Neutraliser/fixing lotion then removes these hydrogen atoms via oxidation which forces the disulphide bonds to reform into this new structure. Voila! Lashes lifted – instantly!


Water/makeup/oil CAN NOT alter the disulphide bonds or change this new structure.


One thing you need to remember, and be confident in doing so is making sure you THOROUGHLY remove all products from the lashes using damp cotton pads. I’ve seen lots of people do this dry because they are scared to wet the lashes. The fixing lotion/neutraliser is actually more damaging to natural lashes than the perm lotion as this reaction will continue leading to over processed, frazzled natural lashes, even instant breaking. This is usually where people go wrong, or leaving the products on too long. Make sure you set your timer and remove as soon as its ready. Remember timings will vary from client to client. Thinner, weaker lashes will not need to process as long as strong coarse lashes. If your ever in doubt, play it safe and go with the lower end of the scale.

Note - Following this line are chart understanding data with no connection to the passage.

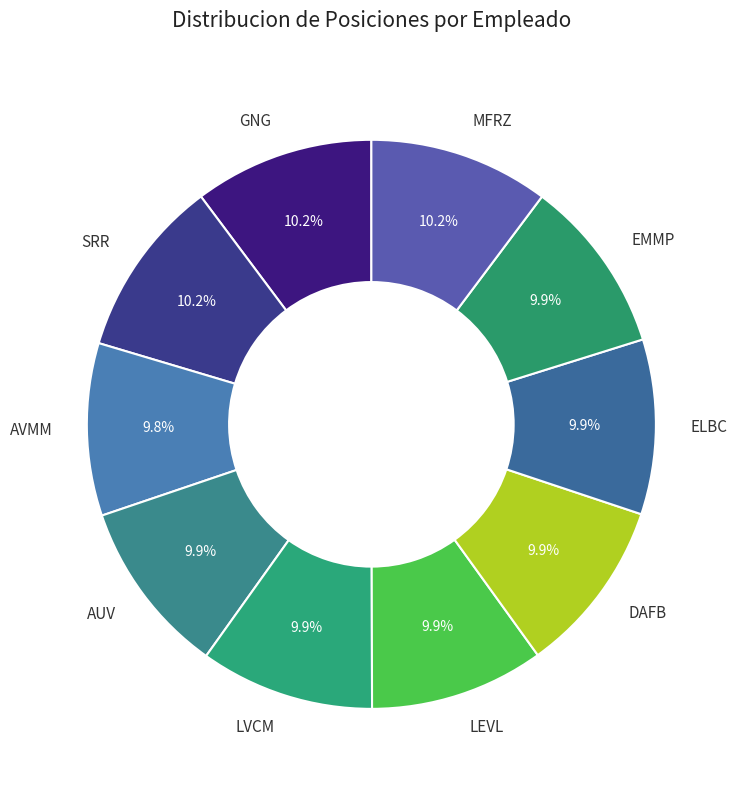

Combined, do MFRZ and SRR account for over 50%?

No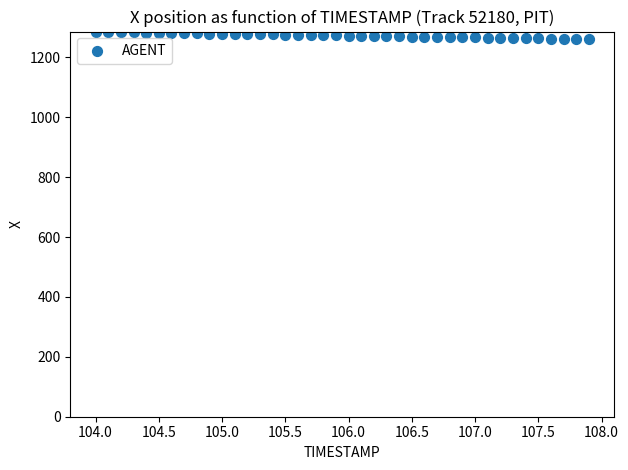

What is the range of Y values (max minus min)?

24.0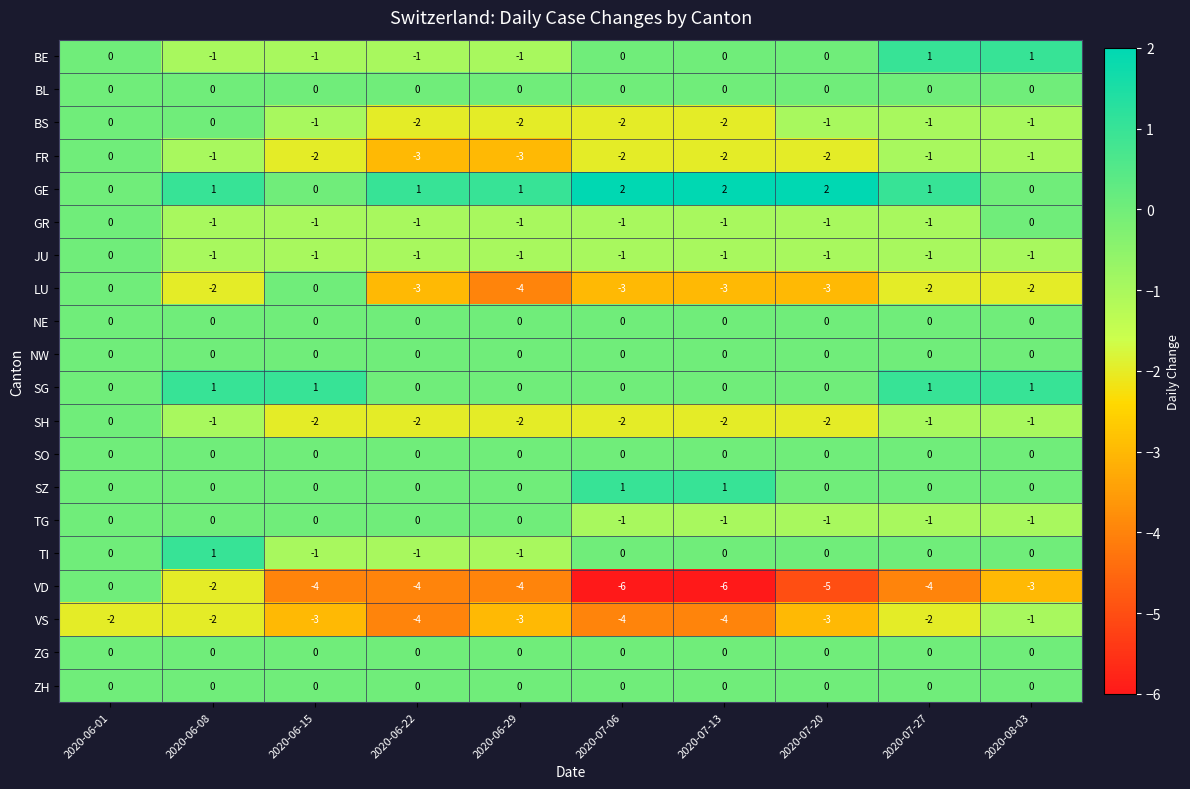

Which series has the largest range (max minus min)?

VD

If your lifts aren’t taking or lasting, first check your products. How long have they been open? They will weaken over time.


Are you using the correct size shield? Was it too large?


Did you process for the right amount of time with both perming and fixing lotion?


Were lashes cleaned before hand?


Lash lifts do not gradually straighten, remember the process is permanent. What you see are new lashes that have not been lifted replacing these as the clients lashes follow their usual growth cycle. Remember times of the year where we have our lash shed will also effect your appointments with this.